Bounding box coordinate data
▼
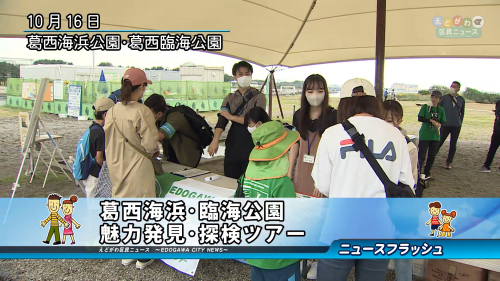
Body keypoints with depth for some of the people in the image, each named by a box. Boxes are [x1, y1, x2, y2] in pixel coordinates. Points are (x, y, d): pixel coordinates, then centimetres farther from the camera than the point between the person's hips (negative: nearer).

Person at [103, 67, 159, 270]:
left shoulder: (112, 111, 0)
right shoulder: (142, 111, -18)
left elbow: (109, 141, 6)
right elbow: (150, 144, -18)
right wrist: (154, 151, 3)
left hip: (117, 169, 6)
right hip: (138, 170, -6)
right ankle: (142, 257, 21)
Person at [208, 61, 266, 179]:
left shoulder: (259, 97, 2)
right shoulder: (230, 98, 12)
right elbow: (221, 120, -2)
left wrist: (231, 117, -7)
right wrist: (215, 140, -19)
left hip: (251, 144, -3)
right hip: (232, 144, 4)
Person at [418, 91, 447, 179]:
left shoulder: (441, 109, 8)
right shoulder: (425, 107, -1)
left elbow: (443, 122, 7)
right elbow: (420, 118, -9)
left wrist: (439, 124, -15)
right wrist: (431, 120, -20)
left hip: (435, 136, 4)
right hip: (424, 135, -4)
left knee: (432, 156, 9)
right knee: (421, 156, -6)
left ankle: (426, 174, 23)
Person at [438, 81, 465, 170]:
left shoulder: (461, 99, 5)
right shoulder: (444, 98, -1)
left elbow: (462, 112, 14)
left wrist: (460, 122, 7)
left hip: (456, 126, 2)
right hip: (445, 125, -2)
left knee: (453, 144, 6)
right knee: (439, 142, -2)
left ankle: (448, 162, 15)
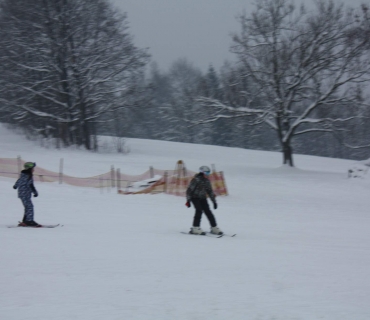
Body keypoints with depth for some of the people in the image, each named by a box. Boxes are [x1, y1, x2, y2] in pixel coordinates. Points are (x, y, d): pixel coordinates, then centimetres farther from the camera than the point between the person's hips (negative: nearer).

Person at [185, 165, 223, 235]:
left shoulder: (207, 181, 6)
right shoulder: (196, 179, -13)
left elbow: (210, 191, 16)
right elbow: (189, 190, -13)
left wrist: (214, 201, 14)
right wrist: (188, 200, -17)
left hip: (202, 198, 6)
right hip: (195, 197, -6)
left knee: (208, 211, -4)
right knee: (199, 210, -22)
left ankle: (214, 227, 2)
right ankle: (195, 228, -21)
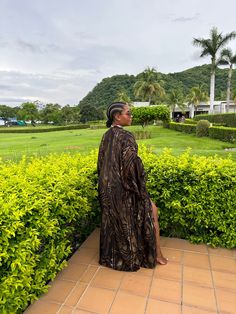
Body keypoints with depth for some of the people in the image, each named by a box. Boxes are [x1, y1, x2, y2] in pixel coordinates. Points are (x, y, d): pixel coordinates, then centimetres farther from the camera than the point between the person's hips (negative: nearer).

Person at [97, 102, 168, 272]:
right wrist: (141, 191, -10)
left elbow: (101, 164, 10)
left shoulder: (106, 136, 5)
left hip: (108, 189, 8)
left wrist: (108, 184, 19)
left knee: (114, 223, 23)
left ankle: (112, 256, 41)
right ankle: (156, 254, 26)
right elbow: (132, 166, -24)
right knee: (151, 210, 13)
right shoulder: (126, 136, -21)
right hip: (124, 189, -8)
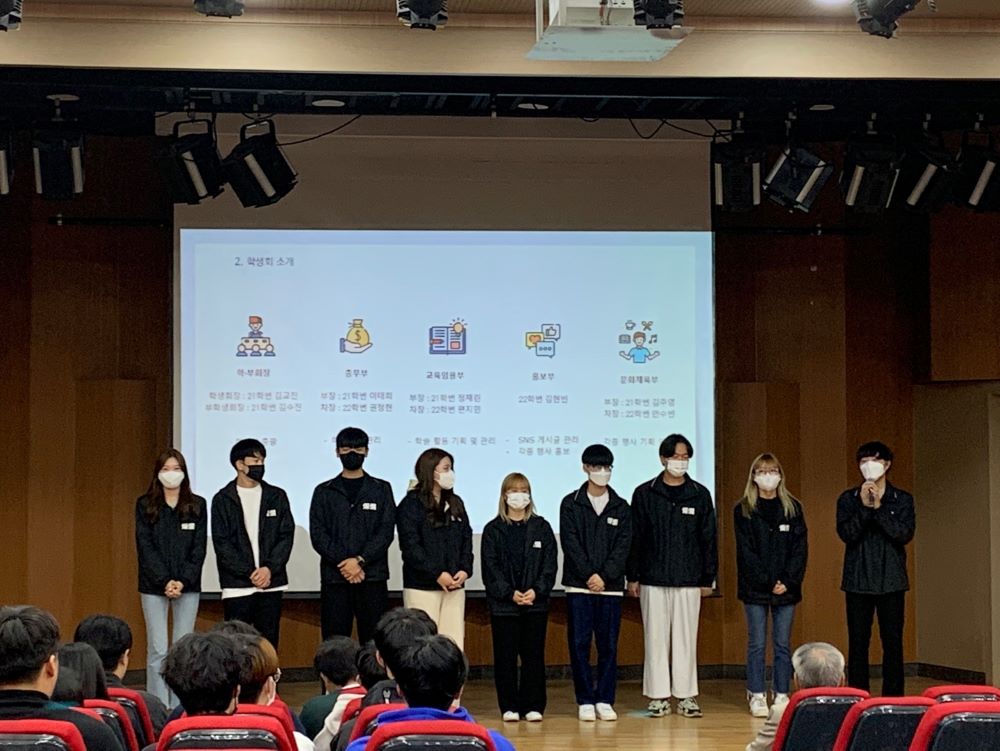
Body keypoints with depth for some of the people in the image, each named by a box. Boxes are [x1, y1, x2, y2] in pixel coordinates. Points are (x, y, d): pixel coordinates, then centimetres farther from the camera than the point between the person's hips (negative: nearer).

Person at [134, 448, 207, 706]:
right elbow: (145, 547, -3)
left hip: (188, 586, 1)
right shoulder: (145, 506, 4)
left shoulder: (197, 506, 6)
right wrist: (165, 581, -12)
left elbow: (199, 548, 2)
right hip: (154, 586, -1)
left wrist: (183, 581, -10)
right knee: (158, 650, -4)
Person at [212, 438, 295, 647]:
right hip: (237, 585, -2)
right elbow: (222, 544, -3)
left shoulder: (276, 496, 9)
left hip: (271, 583, 2)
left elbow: (287, 536, 4)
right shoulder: (223, 500, 2)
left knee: (268, 644, 4)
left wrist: (269, 569, -9)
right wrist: (249, 573, -11)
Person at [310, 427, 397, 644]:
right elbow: (318, 534, 2)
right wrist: (344, 563, -11)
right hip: (334, 578, 1)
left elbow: (386, 531, 0)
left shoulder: (381, 489, 10)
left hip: (373, 577, 0)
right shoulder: (324, 492, 11)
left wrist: (360, 560, -13)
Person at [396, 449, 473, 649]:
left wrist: (465, 569, -3)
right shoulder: (411, 504, -3)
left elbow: (467, 539, 14)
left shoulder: (455, 504, 16)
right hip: (422, 587, -5)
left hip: (454, 586, 5)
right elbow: (410, 545, -10)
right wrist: (437, 574, -16)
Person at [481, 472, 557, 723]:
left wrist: (537, 591, -11)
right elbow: (490, 568, -2)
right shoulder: (493, 530, 4)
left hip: (536, 602, 1)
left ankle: (533, 706, 7)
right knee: (505, 656, 1)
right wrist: (510, 593, -13)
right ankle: (509, 706, 7)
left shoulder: (541, 528, 8)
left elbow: (550, 564, 3)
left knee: (533, 655, 2)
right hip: (503, 604, -1)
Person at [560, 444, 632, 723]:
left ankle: (605, 700, 8)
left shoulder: (621, 507, 9)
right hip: (578, 586, -1)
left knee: (608, 645, 2)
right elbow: (570, 543, -4)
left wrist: (605, 576, -12)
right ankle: (585, 701, 4)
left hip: (611, 585, 2)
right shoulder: (571, 504, 4)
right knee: (580, 644, -2)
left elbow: (623, 546, 1)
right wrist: (588, 575, -14)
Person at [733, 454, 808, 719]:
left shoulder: (792, 508, 8)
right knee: (757, 644, 1)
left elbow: (800, 548, 3)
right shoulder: (743, 510, 2)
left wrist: (788, 581, -9)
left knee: (783, 644, 4)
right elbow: (746, 552, -4)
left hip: (786, 587, 2)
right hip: (755, 588, -2)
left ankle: (782, 696, 9)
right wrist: (768, 582, -12)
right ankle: (757, 696, 5)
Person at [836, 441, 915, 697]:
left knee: (893, 643, 1)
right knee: (858, 643, 1)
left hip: (891, 580, 0)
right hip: (858, 581, 0)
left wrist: (878, 508, -16)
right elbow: (846, 534, -7)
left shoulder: (902, 499, 5)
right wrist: (864, 507, -18)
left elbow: (905, 534, -9)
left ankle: (893, 700, 5)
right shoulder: (848, 499, 6)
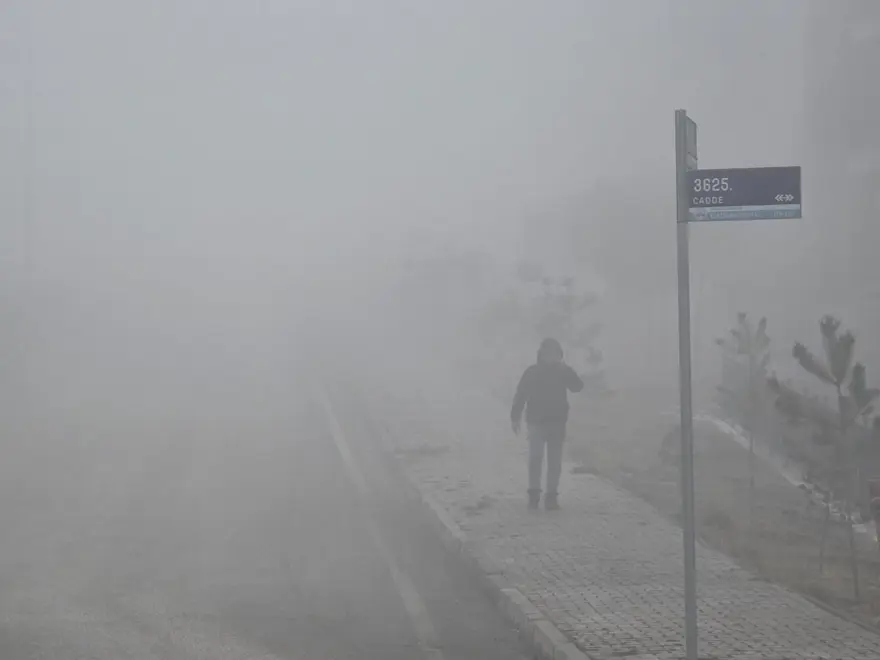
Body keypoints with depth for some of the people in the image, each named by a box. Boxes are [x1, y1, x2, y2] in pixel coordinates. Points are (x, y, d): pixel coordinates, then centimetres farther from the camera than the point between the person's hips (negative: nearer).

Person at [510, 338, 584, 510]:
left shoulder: (564, 371, 2)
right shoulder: (532, 372, -2)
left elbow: (578, 386, -13)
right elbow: (520, 395, -1)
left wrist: (565, 370, -23)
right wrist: (515, 417, -5)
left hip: (557, 422, 2)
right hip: (536, 422, -2)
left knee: (554, 462, 3)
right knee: (535, 459, -8)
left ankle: (551, 496, 7)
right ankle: (533, 494, 0)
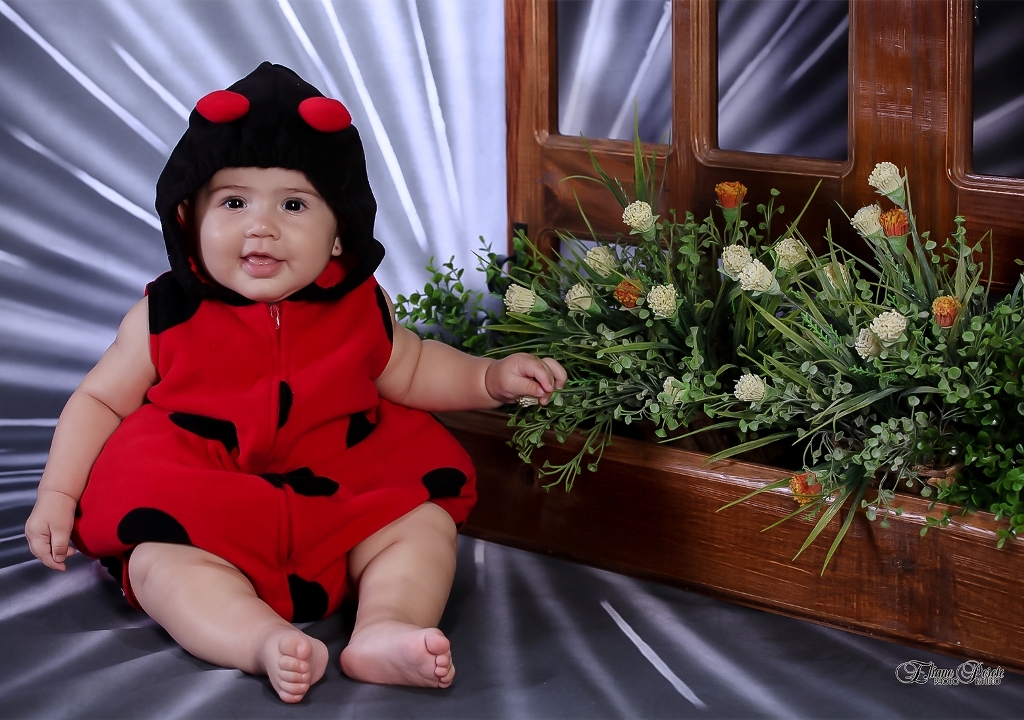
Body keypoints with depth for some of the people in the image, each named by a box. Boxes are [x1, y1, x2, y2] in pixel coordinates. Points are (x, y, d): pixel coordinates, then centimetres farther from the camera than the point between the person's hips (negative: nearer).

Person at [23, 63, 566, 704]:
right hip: (202, 501, -2)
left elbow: (409, 369, 20)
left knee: (425, 522, -18)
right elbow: (99, 400, 6)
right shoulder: (168, 315, -2)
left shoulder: (357, 307, 3)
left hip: (343, 491, 3)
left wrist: (489, 379, 5)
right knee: (157, 558, -31)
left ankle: (386, 626, -38)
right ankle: (267, 643, -50)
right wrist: (58, 494, -3)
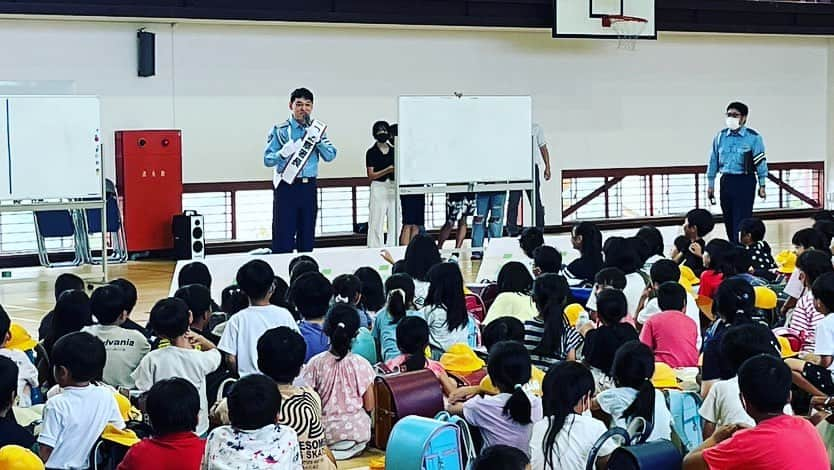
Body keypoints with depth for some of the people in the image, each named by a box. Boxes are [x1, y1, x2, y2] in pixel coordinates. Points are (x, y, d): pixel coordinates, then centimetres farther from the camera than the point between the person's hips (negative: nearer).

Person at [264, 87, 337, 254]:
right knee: (283, 236, -7)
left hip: (309, 188, 4)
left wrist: (317, 139, -13)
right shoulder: (280, 130, 0)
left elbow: (330, 156, 2)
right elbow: (267, 159, -5)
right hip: (286, 187, -4)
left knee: (307, 236, 9)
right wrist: (283, 153, -24)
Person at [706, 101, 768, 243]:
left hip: (745, 181, -4)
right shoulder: (720, 136, 7)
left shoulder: (753, 137, -4)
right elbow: (714, 160, 12)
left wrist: (762, 185, -4)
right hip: (726, 181, 4)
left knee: (741, 220, -8)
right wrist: (710, 184, 11)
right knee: (728, 220, 11)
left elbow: (761, 162, -2)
▲
Task item:
Taking the entries above, copy word for word the lines from the one with "right shoulder: (848, 499, 6)" up to and including the one with "right wrist: (58, 494, -3)", without any picture.

Exercise solution:
right shoulder: (848, 499, 6)
Body keypoints with depth for some of the people in the image, each named by a box. Boxes are [x1, y1, x2, y2] in pixel coordinates. Points are (x, y, d): pixel coordinates, then centimetres farther from the camera than the point between the person's hips (negative: nearer).

Person at [510, 338, 584, 510]:
left shoulder: (564, 371, 2)
right shoulder: (532, 372, -2)
left elbow: (578, 386, -13)
right elbow: (520, 395, -1)
left wrist: (565, 370, -23)
right wrist: (515, 417, -5)
left hip: (557, 422, 2)
right hip: (536, 422, -2)
left knee: (554, 462, 3)
right knee: (535, 459, -8)
left ankle: (551, 496, 7)
right ankle: (533, 494, 0)
Body keypoints with depth for some of the people in the image, each named by a box. Boxes are [x1, y1, x2, y2] in pixel coordinates. Points are (x, y, d): pixel coordinates, then centimetres farther from the camera than the point between the person's hips (negative: nearer).

Person at [23, 63, 566, 704]:
right hip: (202, 501, -2)
left elbow: (409, 369, 20)
left knee: (425, 522, -18)
right elbow: (99, 400, 6)
right shoulder: (168, 315, -2)
left shoulder: (357, 307, 3)
left hip: (343, 491, 3)
left wrist: (489, 379, 5)
right knee: (157, 558, -31)
left ankle: (386, 626, -38)
right ankle: (267, 643, -50)
right wrist: (58, 494, -3)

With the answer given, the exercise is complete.